For instance, in recovery from any 'hurt, habit or hang-up', we will grieve in reaction to the intense changes taking place in us and those we are in close relationship with.  As we understand and accept this process it becomes less of a mystery.

Before looking at the 5 stages leading to our 'new normal', lets identify some of the losses we may experience.  Some may be a surprise!

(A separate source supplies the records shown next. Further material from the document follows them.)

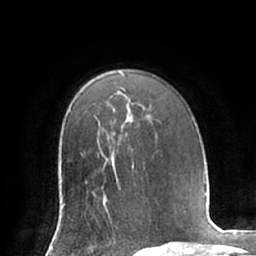
Breast MRI (dynamic contrast-enhanced), one axial slice. Position 48 of 66 along the scan axis. Cropped to one breast. Dynamic contrast-enhanced series, time point 2 of 7 at this slice position (early post-contrast). 1.5 T. TE 2.9 ms, TR 6.1 ms. 256 × 256 image matrix, field of view 180 × 180 mm. Female patient.
Outlined on this slice (semi-automatic segmentation, software-assisted and operator-edited):
- enhancing-tissue mask used for the functional tumour volume (all voxels passing the contrast-enhancement thresholds inside the analysis volume; usually the tumour): bounding box <64,166,118,217> (left, top, right, bottom; pixels)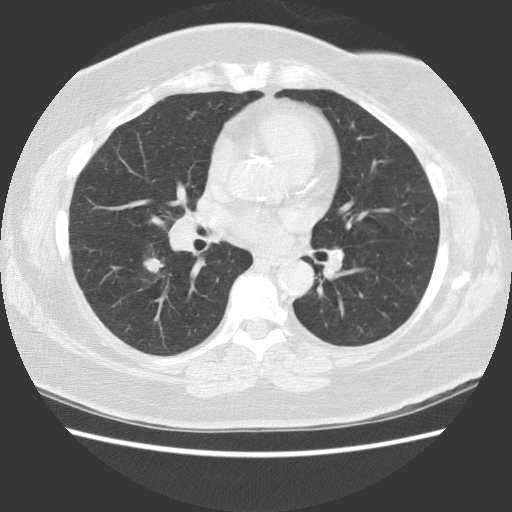
Low-dose screening chest CT, axial slice, baseline annual screen, lung window (W 1500 / L -600 HU), standard (soft-tissue) reconstruction kernel (STANDARD), slice 58 of 117 in the series, 512 × 512 image matrix. Female, age 62 years at enrolment. Former smoker at enrolment.
Expert reader's lesion annotation, bounding box [x1, y1, x2, y2] px = [121, 240, 183, 294]. Reader record for this screening exam (exam-level; its link to the box is not recorded): non-calcified nodule or mass ≥4 mm, right lower lobe, 12 × 10 mm, spiculated (stellate) margins, soft tissue attenuation. Participant outcome: lung cancer diagnosed 182 days after this screen — large cell carcinoma, NOS, right lower lobe, moderately differentiated (G2), stage IA (AJCC 6th edition), 22 mm at pathology.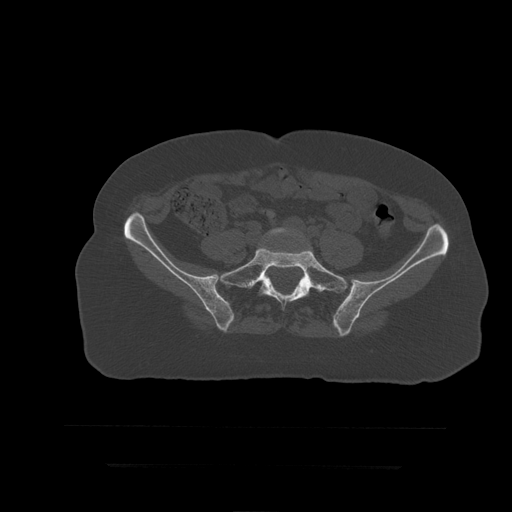
CT including the spine, one axial slice. Position 55 of 399 along the scan axis. Reconstruction kernel STANDARD. 120 kVp. Bone window (W 1800 / L 400 HU). 1.25 mm slice thickness. 512 × 512 image matrix, field of view 450 × 450 mm. Patient age 41 years. Case-level facts recorded for this patient, not image findings: primary cancer: breast.
Structures marked on this image (semi-automatically segmented with operator editing):
- L5 vertebra: box from (x=265, y=228) to (x=313, y=250) px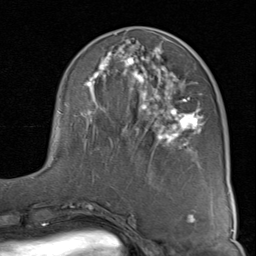
Breast MRI (dynamic contrast-enhanced), one axial slice. Position 34 of 80 along the scan axis. Cropped to one breast. Dynamic contrast-enhanced series, time point 2 of 8 at this slice position (early post-contrast). 1.5 T. TE 1.7 ms, TR 4.5 ms. 2 mm slice thickness. 256 × 256 image matrix. Female patient.
Structures marked on this image (semi-automatic segmentation, software-assisted and operator-edited):
- enhancing-tissue mask used for the functional tumour volume (all voxels passing the contrast-enhancement thresholds inside the analysis volume; usually the tumour): bounding box [x1, y1, x2, y2] px = [50, 34, 204, 166]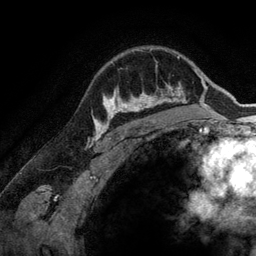
Breast MRI (dynamic contrast-enhanced), one axial slice. Slice 104 of 134 in the series (ordered by position). Cropped to one breast. Dynamic contrast-enhanced series, time point 2 of 6 at this slice position (early post-contrast). 3 T. TE 2.8 ms, TR 6.9 ms. 256 × 256 image matrix, field of view 190 × 190 mm. Female patient.
Structures marked on this image (semi-automatic segmentation, software-assisted and operator-edited):
- enhancing-tissue mask used for the functional tumour volume (all voxels passing the contrast-enhancement thresholds inside the analysis volume; usually the tumour): bounding box (x1, y1, x2, y2) in pixels: (107, 84, 173, 128)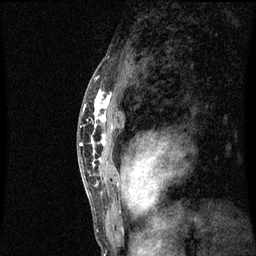
Breast MRI (dynamic contrast-enhanced), one sagittal slice. Position 44 of 60 along the scan axis. Dynamic contrast-enhanced series, image 2 of 3 at this slice position (ordered by acquisition). 1.5 T. TE 4.2 ms, TR 8.9 ms. 256 × 256 image matrix, field of view 200 × 200 mm. Female patient, age 50 years. From the clinical record (not read from this slice): setting: breast cancer imaged before/during neoadjuvant chemotherapy; receptor status: triple-negative.
Outlined on this slice (semi-automatically segmented with operator editing):
- analysis volume of interest (the breast-tissue region the enhancement analysis was run in; not a lesion): bounding box <84,80,119,171> (left, top, right, bottom; pixels)
- tumour enhancement mask (voxels above the 70 % enhancement threshold inside the analysis volume of interest): <92,90,113,165>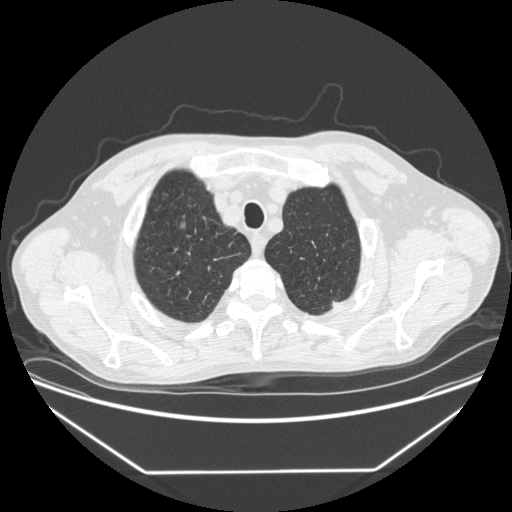
Low-dose screening chest CT, one axial slice. Position 338 of 383 along the scan axis. Reconstruction kernel STANDARD. 120 kVp. Lung window (W 1500 / L -600 HU). 512 × 512 image matrix, field of view 418 × 418 mm.
Outlined on this slice (expert manual segmentation):
- lesion 1 (tumor, upper lobe of left lung): bounding box [x1, y1, x2, y2] px = [331, 301, 337, 306]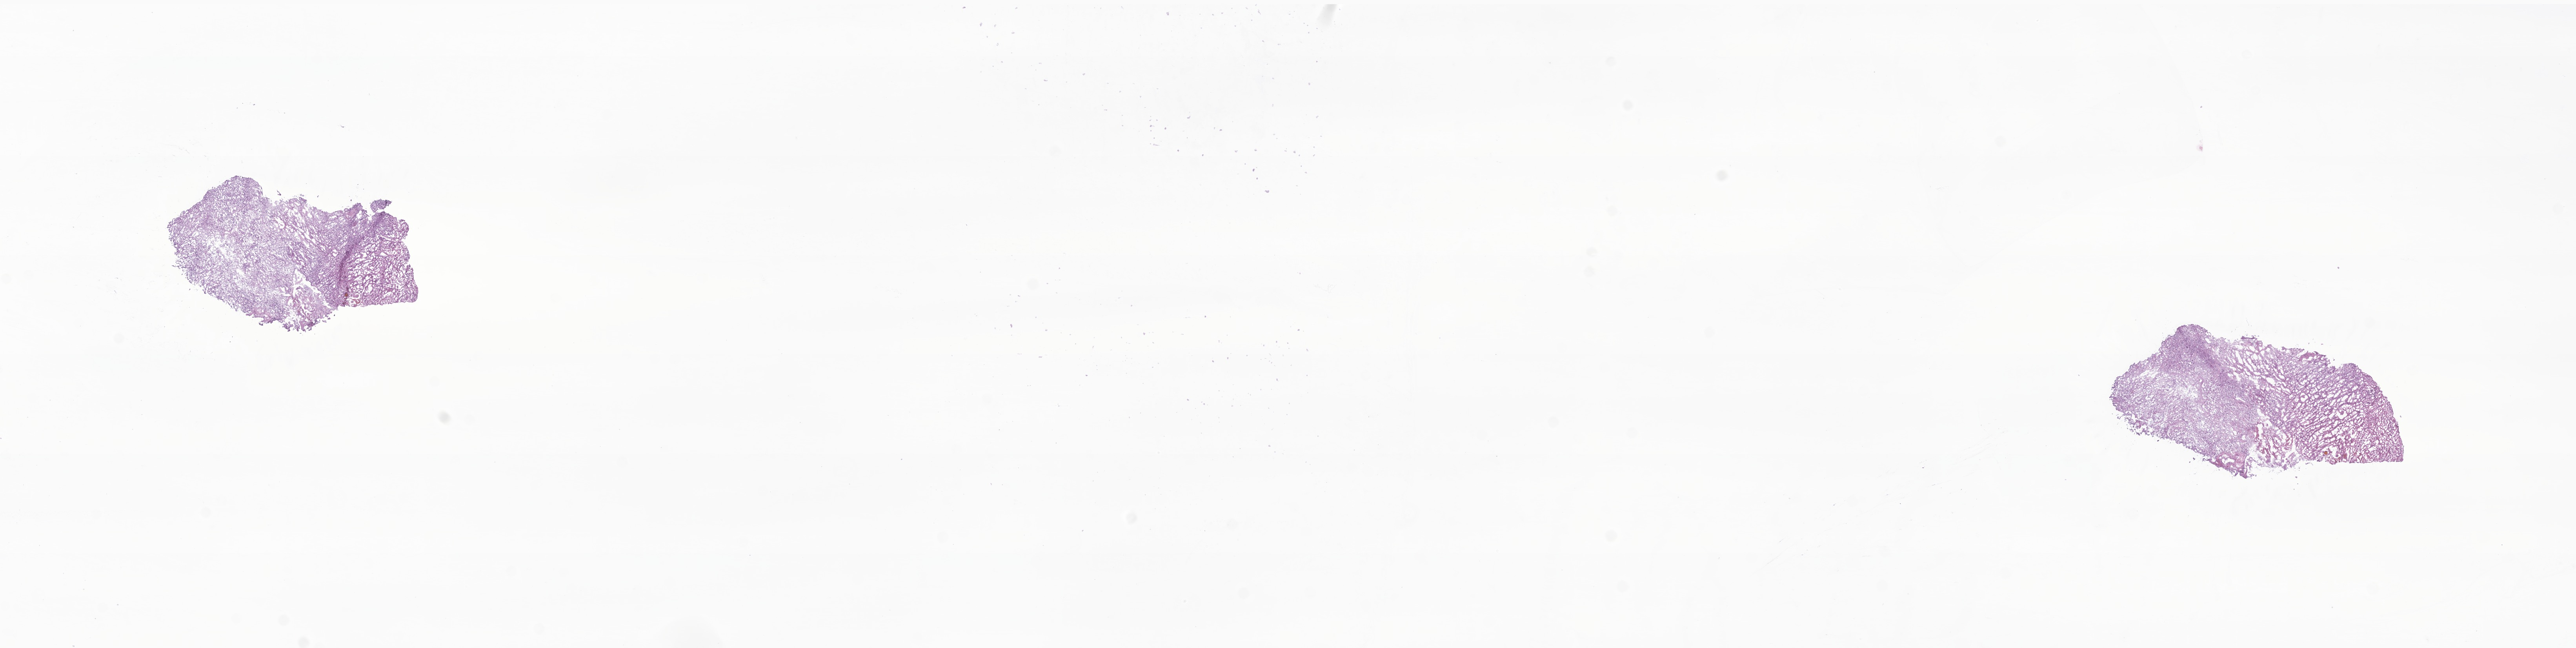
Whole-slide image, H&E stain of tumor tissue from the brain, a low-resolution overview of the entire scanned area, about 27.7 x 7.0 mm, cryosection (OCT / tissue freezing medium). Patient male; age 131 months (10 years 11 months).
• recorded diagnosis: Pilocytic astrocytoma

  • Loss of the 'HURT, HABIT OR HANG-UP' itself.........even though it is good to be rid of it!
  • Loss of the 'RITUALS' we performed when practicing our 'hurt, habit or hang-up'. Such as, no longer having to walk down the other side of the street when we see someone or spew out in anger when we think of a certain person, place or thing.  We may feel a loss when we no longer need to stop by the bakery on the way home for our nightly binge foods.......as had been our habit in our addiction!
  • Loss of the 'RELATIONSHIPS' I once had when in my addiction, or those people I commiserated with over my hurts or hang-ups.  (An example of a hang-up might be 'I don't attend church because of all the hypocrites there'.)
  • Loss of my 'FREEDOM ' as I now may need to be accountable to others for my actions and/or whereabouts.
  • My friend/spouse/children may need to grieve the loss of their 'RELATIONSHIP ROLE ' as they no longer will be enabling me by parenting or caretaking me.
  • We may all experience a loss of feeling 'UNHAPPY' which is a GOOD thing to lose but it still leaves a hole to be filled up with something else..........such as joy!
  • Much time was taken up by the 'RECOVERY PROCESS ' and we may feel a sense of loss when we aren't having to work at it so hard.  We will need to find new ways to spend the extra hours in our days.

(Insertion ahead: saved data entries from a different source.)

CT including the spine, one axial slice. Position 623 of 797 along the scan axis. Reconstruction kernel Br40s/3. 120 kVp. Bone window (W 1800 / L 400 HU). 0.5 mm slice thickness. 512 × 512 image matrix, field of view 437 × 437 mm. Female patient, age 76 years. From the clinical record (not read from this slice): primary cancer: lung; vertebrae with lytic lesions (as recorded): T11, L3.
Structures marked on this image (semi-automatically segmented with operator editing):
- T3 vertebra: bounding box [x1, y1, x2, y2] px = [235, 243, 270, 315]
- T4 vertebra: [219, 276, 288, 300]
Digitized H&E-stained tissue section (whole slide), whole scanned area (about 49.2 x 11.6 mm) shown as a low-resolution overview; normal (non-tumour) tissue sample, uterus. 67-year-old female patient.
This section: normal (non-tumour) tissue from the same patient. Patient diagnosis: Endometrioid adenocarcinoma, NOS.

Well, those are a few losses we may experience and tomorrow, we'll explore the 5 stages of recovery we will pass through.  If you see yourself in any of these stages, hopefully, you will be able to cut yourself a little slack realizing it is 'normal' to feel like this on the way to your 'NEW normal'. :)


As always, I am happy to hear any thoughts or comments you may wish to share!


6 Comments
janice underhill
4/30/2014 02:03:57 am

I like my new "normal". I can say most days are happy and joyful.

Reply
Judy Muir link
4/30/2014 02:40:53 am

Thanks for sharing Janice...........it's great to be normal and feel the 'joy'!

Reply
Heidi
4/30/2014 05:46:38 am

I have to say that in the areas where I have truly received freedom I rarely feel a sense of loss or grief of the bad things, HAHA. I like not being so needy of certain things from other people; I like having more time to focus on my own dreams/wishes.
That said, there is still a work in progress in other aspects of my life... I look forward to experiencing freedom from a certain hangup (a type of fear) and I will not miss it when it's gone, haha. I think real freedom is sweet.

Reply
theresa
4/30/2014 01:31:03 pm

Thanks for sharing everyone. I too will be glad when the loss of certain things (like fear are gone) in my life. It is a daily struggle for me and I won't miss it.

Reply
Christine Priestman
4/30/2014 01:39:55 pm

I am in the process of losing a way of life I lived in for over 66 years. It is surly a process and some days I find it more of a grieving process than a thankful one. But when I think of others who also have similar losses I find it much easier to be thankful because of all the helps I have in place.